A 43-year-old desegregation case involving the Hillsborough County, Fla., school system came to an end last week, as the U.S. Supreme Court declined to disturb a federal appeals court ruling that the district was no longer segregated.
The Oct. 1 action by the justices was one of several they took in education cases on the first day of their new term. The high court also rejected appeals involving the observance of Earth Day in public schools and the duty of school officials to protect a student from ongoing classroom bullying.
In Hillsborough County, which includes the city of Tampa, black families challenged segregated schools in 1958. A federal district judge ordered the first comprehensive desegregation plan for the district in 1971.
In 1998, a federal judge in Tampa rejected a federal magistrate’s recommendation that the Hillsborough district be declared unitary, or legally desegregated. The judge was not convinced that shifting demographics and residential patterns were the reason that 16 district schools still had ratios of African-American students that far exceeded the districtwide proportion.
But March 16, a three-judge panel of the U.S. Court of Appeals for the 11th Circuit, in Atlanta, reversed the district judge and ordered that the school system be released from its desegregation orders.
The NAACP Legal Defense and Educational Fund appealed the ruling to the Supreme Court in Manning v. School Board of Hillsborough County (Case No. 00-1871). The New York City-based civil rights group argued that the 11th Circuit court’s ruling improperly shifted the burden of proving that unitary status has been achieved from districts to desegregation plaintiffs.
The justices declined without comment to review the case. The high court has not taken on any desegregation cases since the early and middle 1990’s, when it issued several rulings instructing lower courts essentially to hasten the release of school districts from supervision.
In other action, the Supreme Court declined to hear the appeal of a mother in New York state who had objected to an observance of Earth Day in her daughters’ schools.

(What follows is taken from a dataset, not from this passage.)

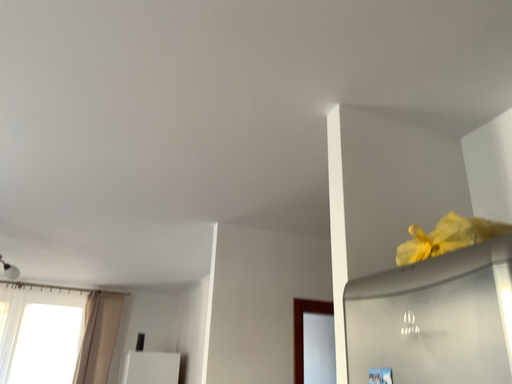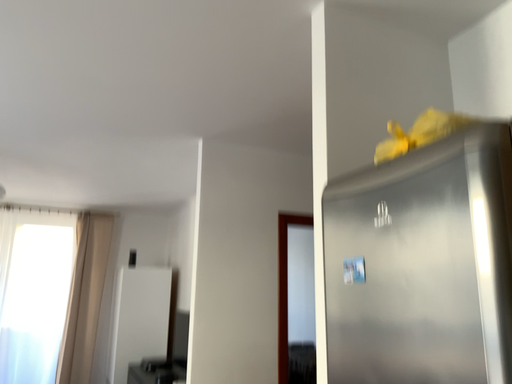
Question: Which way did the camera rotate in the video?

Choices:
 (A) rotated upward
 (B) rotated downward

Answer: (B)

A federal district judge in 1999 ordered the 3,700-student Bedford Central district to halt several practices, including the Earth Day celebration, because worship of the Earth was a recognized religion known as Gaia. But a panel of the U.S. Court of Appeals for the 2nd Circuit, in New York City, reversed the judge in a March ruling.
The appeals court said most of the mother’s challenges were moot because her children no longer attended the schools in question. But the appeals court also held that the Earth Day observance at a district high school did not amount to an unconstitutional establishment of religion.
The high court declined without comment to hear the appeal in DiBari v. Bedford Central School District (No. 00- 1932).
In the school bullying case, the court declined without comment to hear the appeal of a North Carolina father who alleged that school officials were indifferent to repeated physical attacks on his son by classmates.
Elmer W. Stevenson alleged that his son, Alex, was subjected to numerous beatings by classmates in fall 1998 while he was a 6th grader at Williamston Middle School in the 4,600-student Martin County, N.C., district.
Both a federal district court and the 4th Circuit court rejected Mr. Stevenson’s civil rights lawsuit. The appeals court ruled that there was no special relationship between the school district and the boy that required the district to protect him from harm by classmates.
The father’s appeal to the Supreme Court was Stevenson v. Martin County Boardof Education (No. 00-1821).
In another case, the justices declined to review an appeals court ruling that reinstated a former assistant principal’s lawsuit against an Arizona district under the Americans with Disabilities Act.
The 14,000-student Glendale Union High School District near Phoenix had sought to reassign Claudette Lutz from one school to another because of personal difficulties she was having with her principal. Ms. Lutz objected publicly to the change, saying it would worsen her diabetes. The district fired her, and she sued under the ADA.
A federal district judge dismissed the case, but the U.S. Court of Appeals for the 9th Circuit, in San Francisco, reinstated her ADA claim. The appeals court said the court had erred in ruling that Ms. Lutz wasn’t a qualified individual with a disability.
The district’s appeal was Glendale Union High School District v. Lutz (No. 01-98).